Friday, June 6, 2008

WSJ calls out Russia on its murderous ways

About a decade ago, Russia experienced its own 9/11: the 1999 apartment bombings that occurred in cities throughout Russia and killed hundreds of people. The last explosion – in an apartment building in Ryazan – never happened, due to the diligence of concerned citizens and the local police. Officially blamed on Chechen terrorists (as most terrorism in Russia is), the clues point in the direction of the Russian secret services. This is something I've talked about before, but I feel that it's a subject that deserves much more consideration, especially for the implications that it raises – if the Russians were willing to murder their own citizens and blame it on Chechen terrorists, what other black flag and clandestine operations have they committed?

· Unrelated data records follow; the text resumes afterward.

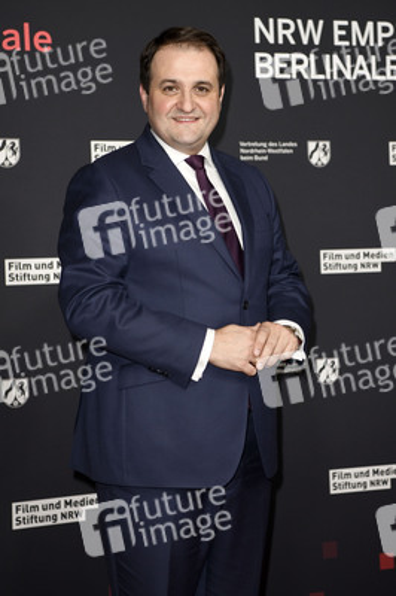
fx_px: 1157
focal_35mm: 70
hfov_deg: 19.4
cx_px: 198
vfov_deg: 28.9
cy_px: 298
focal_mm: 70
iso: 800
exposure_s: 1/320
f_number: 4
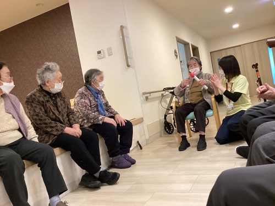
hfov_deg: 58.4
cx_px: 138
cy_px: 103
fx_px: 246
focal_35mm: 31
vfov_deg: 45.4
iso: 320
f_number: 2.4
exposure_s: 1/50
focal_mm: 3.3
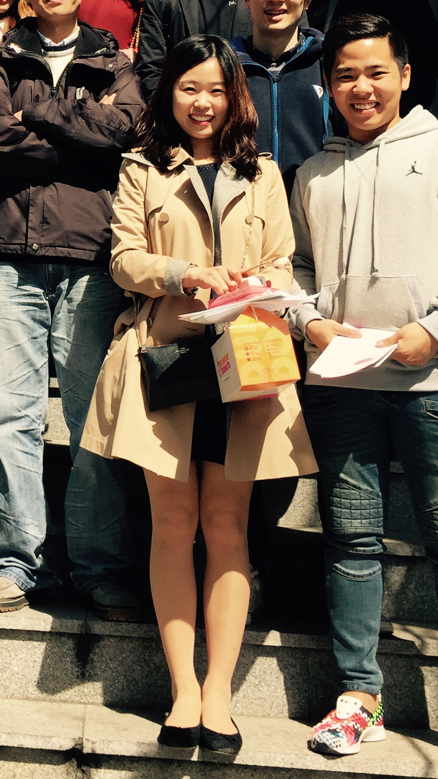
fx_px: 1218
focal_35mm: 59
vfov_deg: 34.4
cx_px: -55
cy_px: 154
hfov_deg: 19.4
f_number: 2.2
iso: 32
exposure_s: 1/1582
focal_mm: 4.15
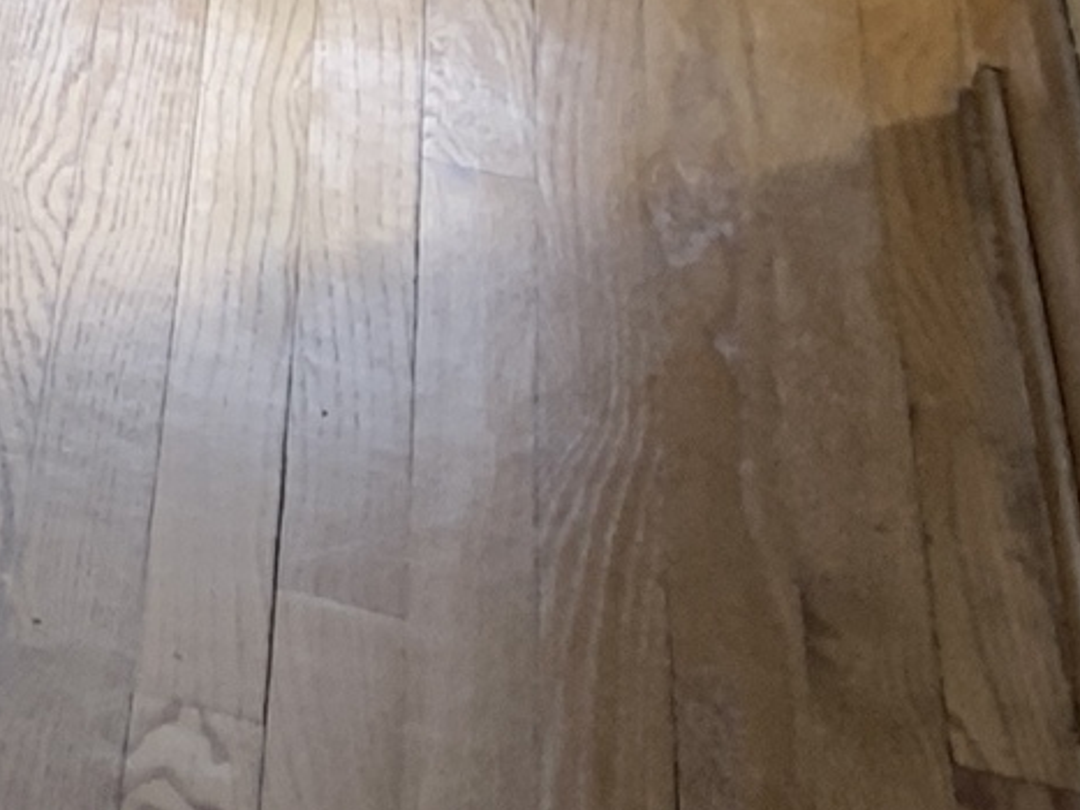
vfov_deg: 7.6
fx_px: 5334
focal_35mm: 171
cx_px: -2428
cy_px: -1564
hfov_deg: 8.9
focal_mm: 4.25
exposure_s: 1/120
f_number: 1.8
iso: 64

Anyway, the reason I bring this up is because a few days ago two sisters wrote an op-ed in the WSJ that neatly outlined the case against the Russian government, and called on Medvedev to investigate the incident. (A request that's entirely rhetorical – everyone involved knows there's no chance of that happening.) It's good to see the West finally realizing the extent of the Russians' malfeasance – about a year ago in an undergraduate IR class, I brought up the point that Chechens were likely not responsible for all the attacks they were blamed for, at which point the TA called me "naïve," the class compared the theory of FSB involvement in the attacks to 9/11 inside job-type conspiracy theories, got confused over the difference between Romania and Belarus, and generally made fools of themselves. The TA was the recipient of a Fulbright scholarship, was a PhD candidate at Georgetown's government program, and specialized in energy politics. He even had a fawning (if facile) piece devoted to him in the WaPo (reminds me of Stuff White People Like #72). Needless to say, the experience made me incredibly cynical of the received wisdom among academics.